### Exercise brief
Below is a listing; repeat exactly the lines from the one containing "до будинку, Івет-</span></div>" to the one containing "не підводячи погляду</span></div>", both included.

### Exercise materials

= Beginning of Section =

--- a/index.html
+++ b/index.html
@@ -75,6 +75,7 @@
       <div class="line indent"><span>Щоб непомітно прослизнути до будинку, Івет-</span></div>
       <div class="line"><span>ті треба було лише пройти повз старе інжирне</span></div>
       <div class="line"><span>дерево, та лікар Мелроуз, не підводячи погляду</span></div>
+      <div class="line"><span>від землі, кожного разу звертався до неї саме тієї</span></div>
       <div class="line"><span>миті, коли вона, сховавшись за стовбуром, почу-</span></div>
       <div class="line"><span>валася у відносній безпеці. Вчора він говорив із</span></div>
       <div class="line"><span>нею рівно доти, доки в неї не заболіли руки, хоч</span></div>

= End of Section =
= Beginning of Section =

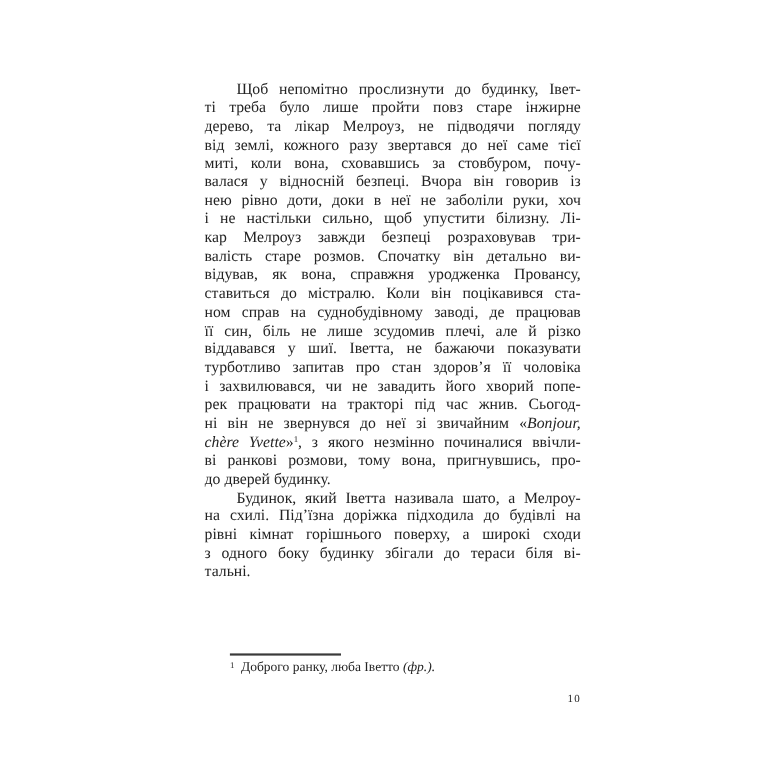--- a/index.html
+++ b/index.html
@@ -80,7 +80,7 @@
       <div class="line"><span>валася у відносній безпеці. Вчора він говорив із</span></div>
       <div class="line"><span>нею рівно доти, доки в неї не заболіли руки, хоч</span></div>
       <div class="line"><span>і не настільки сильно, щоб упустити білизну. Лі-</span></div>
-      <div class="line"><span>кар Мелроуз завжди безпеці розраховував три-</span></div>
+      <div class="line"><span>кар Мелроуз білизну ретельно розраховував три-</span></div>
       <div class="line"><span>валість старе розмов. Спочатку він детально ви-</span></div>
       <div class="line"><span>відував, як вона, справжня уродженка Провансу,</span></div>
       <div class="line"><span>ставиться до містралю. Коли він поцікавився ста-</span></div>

= End of Section =

### Written answer
       <div class="line indent"><span>Щоб непомітно прослизнути до будинку, Івет-</span></div>
       <div class="line"><span>ті треба було лише пройти повз старе інжирне</span></div>
       <div class="line"><span>дерево, та лікар Мелроуз, не підводячи погляду</span></div>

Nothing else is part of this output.